Not only is it morally wrong to apportion social funding on the basis of nationhood in the hope that it will stave off separatism, it is - in the devolved age - a policy that is doomed to failure. Not only are the renascent English correct to challenge the unfairness, Alex Salmond is correct to highlight it because he realises that the featherbedding of Scotland by the UK Government is a vital component of the Unionists' armoury.

As Liam Fox points out there is a colonial aspect to the formula, it's past its sell-by-date; the formula has become demeaning to the Scots, their English pay-masters and most of all to the Unionist politicians who support it in the face of massive public and press disgust.

Liam Fox quotes Anglospherists

I notice with interest that Conservative leadership hopeful Liam Fox quotes James C Bennett's Anglosphere Challenge in his Telegraph article.


To my mind there are three strands which, when woven together, create the fabric of our national identity. Our history. Our culture. Our unique institutions. Together they have created as much a way of thinking as anything else. Our shared experience has led to a shared outlook. In his book, The Anglosphere Challenge, James C Bennett talks about a shared set of values in which Magna Carta, trial by jury, "innocent until proven guilty", "a man's home is his castle" and "a man's word is his bond" are common themes. To these he might have added a basic commitment to fair play or support for the underdog.

James C Bennett was of course talking about themes common to the Anglosphere rather than just the home nations of the UK. That Liam Fox should use this quote betrays the fact that in his view other countries, outwith the Anglosphere, do not share these qualities - EU countries for example.


The history of Britain does not follow any European pattern.
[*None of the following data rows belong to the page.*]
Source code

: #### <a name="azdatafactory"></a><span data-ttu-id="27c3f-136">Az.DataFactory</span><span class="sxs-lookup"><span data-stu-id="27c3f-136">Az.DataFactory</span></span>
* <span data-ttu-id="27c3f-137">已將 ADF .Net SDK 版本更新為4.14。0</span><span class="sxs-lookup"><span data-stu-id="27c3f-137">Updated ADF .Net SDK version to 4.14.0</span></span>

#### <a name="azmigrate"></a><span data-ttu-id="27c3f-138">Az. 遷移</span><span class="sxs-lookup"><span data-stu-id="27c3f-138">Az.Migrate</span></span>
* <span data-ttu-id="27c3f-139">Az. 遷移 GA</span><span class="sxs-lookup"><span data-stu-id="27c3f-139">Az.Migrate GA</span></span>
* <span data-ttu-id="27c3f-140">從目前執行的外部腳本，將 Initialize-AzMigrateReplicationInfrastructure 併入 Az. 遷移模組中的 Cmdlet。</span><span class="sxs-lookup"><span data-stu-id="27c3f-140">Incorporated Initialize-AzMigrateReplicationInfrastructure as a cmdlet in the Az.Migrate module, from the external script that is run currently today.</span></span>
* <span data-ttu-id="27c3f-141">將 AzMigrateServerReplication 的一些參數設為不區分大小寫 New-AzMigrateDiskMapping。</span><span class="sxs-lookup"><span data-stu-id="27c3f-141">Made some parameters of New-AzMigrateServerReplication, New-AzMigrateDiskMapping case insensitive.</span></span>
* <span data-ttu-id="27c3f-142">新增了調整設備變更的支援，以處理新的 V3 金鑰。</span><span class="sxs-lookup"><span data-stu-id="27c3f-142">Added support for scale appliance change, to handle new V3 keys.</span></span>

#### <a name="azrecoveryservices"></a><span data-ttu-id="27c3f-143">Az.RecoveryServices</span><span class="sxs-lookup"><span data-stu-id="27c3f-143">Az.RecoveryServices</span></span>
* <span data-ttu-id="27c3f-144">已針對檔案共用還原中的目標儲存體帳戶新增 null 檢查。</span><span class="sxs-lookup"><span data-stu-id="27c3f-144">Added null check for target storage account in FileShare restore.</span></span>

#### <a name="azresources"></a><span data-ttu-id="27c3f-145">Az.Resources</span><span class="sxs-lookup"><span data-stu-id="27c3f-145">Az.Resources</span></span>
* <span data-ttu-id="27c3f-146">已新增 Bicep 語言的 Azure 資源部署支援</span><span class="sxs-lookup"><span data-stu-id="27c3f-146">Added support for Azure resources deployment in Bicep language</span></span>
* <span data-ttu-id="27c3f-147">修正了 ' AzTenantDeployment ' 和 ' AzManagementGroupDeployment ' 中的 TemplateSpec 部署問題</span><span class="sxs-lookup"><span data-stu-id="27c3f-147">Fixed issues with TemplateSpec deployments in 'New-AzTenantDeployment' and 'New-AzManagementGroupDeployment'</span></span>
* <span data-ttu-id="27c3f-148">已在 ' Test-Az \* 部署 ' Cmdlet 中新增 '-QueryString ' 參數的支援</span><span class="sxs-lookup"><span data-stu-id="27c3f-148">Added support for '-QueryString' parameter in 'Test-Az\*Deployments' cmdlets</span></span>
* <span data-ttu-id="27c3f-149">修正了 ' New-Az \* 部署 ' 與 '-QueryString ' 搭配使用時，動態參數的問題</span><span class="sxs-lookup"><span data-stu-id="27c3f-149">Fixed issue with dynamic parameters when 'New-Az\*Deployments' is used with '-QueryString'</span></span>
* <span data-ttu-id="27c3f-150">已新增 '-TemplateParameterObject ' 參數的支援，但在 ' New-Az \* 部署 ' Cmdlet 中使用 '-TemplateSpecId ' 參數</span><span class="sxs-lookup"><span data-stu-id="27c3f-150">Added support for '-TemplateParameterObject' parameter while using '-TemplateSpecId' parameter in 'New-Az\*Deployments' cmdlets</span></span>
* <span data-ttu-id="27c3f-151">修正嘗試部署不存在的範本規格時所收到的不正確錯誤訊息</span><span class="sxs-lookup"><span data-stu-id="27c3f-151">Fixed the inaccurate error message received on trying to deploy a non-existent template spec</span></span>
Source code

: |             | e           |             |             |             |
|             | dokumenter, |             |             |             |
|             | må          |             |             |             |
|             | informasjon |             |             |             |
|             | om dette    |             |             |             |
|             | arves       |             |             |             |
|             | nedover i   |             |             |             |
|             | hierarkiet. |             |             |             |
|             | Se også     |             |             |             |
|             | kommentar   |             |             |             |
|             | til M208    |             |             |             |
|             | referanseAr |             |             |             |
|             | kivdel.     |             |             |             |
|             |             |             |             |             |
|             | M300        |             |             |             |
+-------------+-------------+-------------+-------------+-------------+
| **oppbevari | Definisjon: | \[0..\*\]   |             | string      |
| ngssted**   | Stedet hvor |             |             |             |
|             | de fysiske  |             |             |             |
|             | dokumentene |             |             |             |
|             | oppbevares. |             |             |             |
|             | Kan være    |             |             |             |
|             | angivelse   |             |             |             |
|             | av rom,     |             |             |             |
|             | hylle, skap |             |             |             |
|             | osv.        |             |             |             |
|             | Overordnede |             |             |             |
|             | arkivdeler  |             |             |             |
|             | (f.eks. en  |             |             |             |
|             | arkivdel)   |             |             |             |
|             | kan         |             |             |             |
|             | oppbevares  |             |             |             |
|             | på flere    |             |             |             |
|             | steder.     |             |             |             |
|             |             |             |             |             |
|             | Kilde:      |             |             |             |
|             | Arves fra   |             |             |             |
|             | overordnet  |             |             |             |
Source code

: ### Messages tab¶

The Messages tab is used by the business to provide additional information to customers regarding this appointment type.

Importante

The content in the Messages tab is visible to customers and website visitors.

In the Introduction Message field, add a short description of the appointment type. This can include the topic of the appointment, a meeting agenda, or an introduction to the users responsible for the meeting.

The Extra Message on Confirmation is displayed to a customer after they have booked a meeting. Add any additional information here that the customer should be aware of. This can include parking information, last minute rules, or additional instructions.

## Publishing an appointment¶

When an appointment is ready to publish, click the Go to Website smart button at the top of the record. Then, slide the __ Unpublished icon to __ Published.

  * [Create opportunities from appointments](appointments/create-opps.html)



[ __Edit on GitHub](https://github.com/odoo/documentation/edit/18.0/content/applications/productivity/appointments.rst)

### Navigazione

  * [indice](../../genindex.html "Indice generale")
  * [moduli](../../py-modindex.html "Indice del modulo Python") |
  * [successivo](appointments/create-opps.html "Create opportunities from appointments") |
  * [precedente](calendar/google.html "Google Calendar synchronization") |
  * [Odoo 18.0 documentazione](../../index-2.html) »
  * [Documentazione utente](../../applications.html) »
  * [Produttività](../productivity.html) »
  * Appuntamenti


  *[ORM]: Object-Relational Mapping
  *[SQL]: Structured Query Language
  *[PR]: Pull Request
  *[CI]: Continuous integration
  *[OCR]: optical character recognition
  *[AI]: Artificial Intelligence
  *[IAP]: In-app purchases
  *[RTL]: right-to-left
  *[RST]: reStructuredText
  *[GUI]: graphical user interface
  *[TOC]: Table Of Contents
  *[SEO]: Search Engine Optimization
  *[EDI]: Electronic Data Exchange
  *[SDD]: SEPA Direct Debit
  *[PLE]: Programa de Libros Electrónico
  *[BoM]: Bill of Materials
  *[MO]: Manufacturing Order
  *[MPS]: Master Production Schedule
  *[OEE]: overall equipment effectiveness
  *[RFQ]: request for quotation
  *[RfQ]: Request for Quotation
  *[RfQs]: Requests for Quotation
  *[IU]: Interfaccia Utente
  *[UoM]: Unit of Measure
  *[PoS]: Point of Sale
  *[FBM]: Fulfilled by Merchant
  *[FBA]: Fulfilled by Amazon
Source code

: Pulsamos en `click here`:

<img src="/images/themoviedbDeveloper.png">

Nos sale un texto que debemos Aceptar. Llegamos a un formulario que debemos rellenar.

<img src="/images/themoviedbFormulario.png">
During our civil war, the country was split ideologically - not by any sense of tribalism. At the end of our civil war, England - uniquely - restored the crown. Parliament found an accommodation with the monarchy, managed by few other countries. The Glorious Revolution was also a bloodless one, modernising the role of the monarchy a century before France's violent spasms.

Well said Liam. It's telling that Liam Fox has chosen to align himself so publicly with Anglospherists, all of whom believe that the UK should leave the EU, and the majority of whom support Newt Gingrich's proposition that the UK should join NAFTA.

The Anglosphere concept - drawing on shared traditions, civil society and free-market economics - is one that should sit easy with Conservative principles. The spread of the Anglosphere meme has been meteoric because the idea has merit. That this meme is now bouncing round the temples of senior members of the Consertative Party is cause for celebration amongst EU-sceptics.